▶ Task instructions: Please count the lines in the records below that contain the string "action", treating uppercase and lowercase as different, and give only the number.

▶ Listed records:
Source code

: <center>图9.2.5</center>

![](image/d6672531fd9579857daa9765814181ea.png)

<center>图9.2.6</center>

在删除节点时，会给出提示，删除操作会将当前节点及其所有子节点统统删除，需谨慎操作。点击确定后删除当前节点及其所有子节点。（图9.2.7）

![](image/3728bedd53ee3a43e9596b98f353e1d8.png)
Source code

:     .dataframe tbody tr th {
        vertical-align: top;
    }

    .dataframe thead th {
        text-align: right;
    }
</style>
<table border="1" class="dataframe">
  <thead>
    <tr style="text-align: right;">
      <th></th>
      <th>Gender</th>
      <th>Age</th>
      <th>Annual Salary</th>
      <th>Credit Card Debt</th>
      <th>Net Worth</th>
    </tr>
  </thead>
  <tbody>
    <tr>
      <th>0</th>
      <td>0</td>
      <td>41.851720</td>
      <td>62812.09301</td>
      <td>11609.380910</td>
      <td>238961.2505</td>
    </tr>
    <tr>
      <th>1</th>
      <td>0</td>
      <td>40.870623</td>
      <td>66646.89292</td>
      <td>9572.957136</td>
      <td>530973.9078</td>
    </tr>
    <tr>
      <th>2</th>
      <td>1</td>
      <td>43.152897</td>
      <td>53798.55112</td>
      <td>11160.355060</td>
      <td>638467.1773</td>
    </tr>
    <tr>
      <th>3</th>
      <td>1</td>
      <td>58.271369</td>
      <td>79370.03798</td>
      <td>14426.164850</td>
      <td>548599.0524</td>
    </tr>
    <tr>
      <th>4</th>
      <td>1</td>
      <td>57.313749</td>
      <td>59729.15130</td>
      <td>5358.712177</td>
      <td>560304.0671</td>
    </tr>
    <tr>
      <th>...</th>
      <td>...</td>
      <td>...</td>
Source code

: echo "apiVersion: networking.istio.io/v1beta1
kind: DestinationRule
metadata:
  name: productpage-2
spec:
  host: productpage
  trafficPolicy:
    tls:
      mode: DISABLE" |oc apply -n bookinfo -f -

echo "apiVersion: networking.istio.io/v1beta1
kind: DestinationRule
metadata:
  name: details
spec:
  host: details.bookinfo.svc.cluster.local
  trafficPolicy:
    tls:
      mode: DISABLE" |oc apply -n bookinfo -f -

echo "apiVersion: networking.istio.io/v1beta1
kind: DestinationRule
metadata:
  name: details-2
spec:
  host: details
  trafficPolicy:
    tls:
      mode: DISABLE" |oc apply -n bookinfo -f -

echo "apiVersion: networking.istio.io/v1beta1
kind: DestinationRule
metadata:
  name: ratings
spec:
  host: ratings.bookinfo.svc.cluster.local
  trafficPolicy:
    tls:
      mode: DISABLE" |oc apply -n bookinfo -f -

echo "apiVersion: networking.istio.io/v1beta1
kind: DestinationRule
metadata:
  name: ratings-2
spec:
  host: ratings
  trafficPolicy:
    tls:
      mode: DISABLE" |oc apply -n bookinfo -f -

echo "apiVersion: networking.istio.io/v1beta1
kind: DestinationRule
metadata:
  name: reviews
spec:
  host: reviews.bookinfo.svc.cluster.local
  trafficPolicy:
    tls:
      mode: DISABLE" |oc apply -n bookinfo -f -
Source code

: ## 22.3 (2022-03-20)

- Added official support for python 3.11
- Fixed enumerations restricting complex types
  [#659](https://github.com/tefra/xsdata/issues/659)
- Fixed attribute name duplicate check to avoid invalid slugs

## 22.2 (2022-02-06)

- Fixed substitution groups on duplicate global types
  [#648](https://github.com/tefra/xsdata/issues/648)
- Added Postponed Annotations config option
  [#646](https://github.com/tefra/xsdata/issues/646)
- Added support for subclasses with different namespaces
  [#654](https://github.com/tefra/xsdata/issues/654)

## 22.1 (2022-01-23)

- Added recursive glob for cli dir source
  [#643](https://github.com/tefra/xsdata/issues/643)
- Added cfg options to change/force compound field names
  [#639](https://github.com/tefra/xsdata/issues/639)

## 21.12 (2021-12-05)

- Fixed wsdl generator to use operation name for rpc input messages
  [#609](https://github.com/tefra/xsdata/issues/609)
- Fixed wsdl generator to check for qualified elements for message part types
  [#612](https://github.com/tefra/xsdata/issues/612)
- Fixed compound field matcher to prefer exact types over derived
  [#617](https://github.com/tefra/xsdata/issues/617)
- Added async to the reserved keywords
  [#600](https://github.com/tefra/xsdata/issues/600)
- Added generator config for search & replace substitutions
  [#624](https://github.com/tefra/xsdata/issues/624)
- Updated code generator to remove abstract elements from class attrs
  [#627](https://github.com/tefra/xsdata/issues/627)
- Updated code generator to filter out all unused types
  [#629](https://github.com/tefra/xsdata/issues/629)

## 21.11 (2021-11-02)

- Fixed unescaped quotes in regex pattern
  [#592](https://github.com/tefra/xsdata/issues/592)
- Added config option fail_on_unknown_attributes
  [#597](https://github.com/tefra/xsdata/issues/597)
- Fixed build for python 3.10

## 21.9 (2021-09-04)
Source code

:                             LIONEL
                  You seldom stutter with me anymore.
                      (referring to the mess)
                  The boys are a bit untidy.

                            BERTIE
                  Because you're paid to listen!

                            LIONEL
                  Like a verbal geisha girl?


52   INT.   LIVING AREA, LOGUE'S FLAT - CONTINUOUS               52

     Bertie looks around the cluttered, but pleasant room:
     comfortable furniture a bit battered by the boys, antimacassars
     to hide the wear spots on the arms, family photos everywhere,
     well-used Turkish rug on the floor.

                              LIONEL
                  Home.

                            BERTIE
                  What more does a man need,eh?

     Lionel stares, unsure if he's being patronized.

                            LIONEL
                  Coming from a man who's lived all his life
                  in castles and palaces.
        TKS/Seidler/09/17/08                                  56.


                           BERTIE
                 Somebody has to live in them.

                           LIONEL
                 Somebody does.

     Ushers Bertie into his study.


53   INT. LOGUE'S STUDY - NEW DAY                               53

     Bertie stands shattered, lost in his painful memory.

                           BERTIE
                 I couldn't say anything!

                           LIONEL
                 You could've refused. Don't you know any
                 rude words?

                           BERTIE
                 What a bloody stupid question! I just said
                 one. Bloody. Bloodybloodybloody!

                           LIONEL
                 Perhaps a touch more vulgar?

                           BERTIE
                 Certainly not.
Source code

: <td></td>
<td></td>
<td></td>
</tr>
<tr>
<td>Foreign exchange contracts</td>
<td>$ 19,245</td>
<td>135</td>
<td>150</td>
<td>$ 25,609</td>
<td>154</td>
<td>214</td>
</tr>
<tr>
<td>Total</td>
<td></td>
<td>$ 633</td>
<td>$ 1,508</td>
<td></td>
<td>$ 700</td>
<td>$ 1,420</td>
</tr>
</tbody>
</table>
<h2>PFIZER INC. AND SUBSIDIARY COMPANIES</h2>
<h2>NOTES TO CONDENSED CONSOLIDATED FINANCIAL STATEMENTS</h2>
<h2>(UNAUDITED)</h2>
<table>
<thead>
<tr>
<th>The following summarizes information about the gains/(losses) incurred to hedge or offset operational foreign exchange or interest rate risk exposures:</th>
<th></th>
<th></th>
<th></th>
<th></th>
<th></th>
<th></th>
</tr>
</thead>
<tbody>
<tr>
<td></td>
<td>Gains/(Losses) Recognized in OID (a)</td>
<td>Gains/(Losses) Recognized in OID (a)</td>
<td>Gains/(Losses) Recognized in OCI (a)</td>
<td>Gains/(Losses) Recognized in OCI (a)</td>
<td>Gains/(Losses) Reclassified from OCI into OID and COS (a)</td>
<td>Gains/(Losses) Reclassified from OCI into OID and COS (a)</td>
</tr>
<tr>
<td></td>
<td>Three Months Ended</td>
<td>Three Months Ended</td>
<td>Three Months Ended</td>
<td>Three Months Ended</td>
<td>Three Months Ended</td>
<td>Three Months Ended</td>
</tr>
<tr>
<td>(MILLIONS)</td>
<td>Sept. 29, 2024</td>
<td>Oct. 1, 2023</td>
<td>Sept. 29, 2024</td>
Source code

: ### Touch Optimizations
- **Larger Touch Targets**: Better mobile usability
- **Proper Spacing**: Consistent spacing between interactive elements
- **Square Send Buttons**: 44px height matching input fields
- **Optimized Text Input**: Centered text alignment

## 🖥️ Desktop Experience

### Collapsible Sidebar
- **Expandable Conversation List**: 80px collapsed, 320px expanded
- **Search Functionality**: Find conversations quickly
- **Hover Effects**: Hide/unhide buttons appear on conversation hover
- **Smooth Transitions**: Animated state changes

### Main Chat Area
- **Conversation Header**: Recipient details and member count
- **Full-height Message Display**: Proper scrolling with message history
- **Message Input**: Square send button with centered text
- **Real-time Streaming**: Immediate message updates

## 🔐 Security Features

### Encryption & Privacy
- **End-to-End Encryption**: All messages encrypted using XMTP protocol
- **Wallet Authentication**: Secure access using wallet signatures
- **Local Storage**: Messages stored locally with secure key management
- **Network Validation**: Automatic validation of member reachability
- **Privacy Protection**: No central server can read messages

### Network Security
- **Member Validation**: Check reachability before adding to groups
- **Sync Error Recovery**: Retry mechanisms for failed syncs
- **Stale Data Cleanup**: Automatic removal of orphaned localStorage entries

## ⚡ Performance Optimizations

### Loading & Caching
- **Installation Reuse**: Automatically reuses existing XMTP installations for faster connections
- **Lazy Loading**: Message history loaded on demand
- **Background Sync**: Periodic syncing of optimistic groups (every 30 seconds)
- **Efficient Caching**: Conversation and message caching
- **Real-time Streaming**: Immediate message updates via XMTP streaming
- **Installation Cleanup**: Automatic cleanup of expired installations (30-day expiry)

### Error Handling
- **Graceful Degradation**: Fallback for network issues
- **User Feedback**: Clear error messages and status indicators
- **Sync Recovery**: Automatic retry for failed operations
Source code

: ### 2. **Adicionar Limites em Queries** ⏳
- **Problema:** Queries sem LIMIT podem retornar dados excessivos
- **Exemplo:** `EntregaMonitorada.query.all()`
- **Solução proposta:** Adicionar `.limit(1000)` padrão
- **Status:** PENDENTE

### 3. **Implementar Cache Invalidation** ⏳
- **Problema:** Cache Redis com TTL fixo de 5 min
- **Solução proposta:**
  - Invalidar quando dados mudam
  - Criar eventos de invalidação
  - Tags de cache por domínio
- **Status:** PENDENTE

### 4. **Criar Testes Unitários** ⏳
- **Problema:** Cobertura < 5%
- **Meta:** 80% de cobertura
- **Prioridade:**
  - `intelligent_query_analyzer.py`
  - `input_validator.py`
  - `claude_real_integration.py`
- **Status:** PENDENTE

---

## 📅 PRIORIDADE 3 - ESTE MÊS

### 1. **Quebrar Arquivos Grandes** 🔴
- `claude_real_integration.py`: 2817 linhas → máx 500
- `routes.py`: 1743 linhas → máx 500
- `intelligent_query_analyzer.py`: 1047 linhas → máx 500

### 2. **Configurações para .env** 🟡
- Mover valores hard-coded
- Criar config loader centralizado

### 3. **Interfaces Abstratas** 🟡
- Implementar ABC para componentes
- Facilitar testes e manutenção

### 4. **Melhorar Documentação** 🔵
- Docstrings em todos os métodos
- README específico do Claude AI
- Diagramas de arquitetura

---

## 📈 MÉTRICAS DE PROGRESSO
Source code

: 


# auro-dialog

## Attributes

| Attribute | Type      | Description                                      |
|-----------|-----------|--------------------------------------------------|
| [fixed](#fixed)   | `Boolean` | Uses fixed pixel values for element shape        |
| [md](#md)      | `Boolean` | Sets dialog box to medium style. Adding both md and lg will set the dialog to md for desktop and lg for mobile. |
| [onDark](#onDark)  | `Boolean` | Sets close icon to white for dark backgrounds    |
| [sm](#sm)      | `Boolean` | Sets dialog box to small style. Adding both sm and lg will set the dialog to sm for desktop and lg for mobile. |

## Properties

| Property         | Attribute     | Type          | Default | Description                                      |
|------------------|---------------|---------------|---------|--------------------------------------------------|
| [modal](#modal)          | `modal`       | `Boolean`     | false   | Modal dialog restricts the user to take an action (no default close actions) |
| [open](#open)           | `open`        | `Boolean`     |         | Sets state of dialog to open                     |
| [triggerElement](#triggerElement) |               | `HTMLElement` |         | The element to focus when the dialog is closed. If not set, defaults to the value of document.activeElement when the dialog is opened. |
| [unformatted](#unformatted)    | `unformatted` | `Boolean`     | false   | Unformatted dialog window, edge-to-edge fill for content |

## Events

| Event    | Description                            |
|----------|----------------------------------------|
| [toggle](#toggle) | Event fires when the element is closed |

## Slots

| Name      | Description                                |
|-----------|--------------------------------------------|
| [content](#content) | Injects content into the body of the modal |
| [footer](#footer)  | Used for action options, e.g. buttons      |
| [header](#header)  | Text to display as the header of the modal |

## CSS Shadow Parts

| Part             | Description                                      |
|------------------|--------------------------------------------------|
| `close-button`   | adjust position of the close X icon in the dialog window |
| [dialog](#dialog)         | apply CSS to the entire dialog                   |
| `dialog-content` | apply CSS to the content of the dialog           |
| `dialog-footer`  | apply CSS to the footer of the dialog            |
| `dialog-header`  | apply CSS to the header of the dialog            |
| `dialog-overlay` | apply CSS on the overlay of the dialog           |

▶ Your response: 2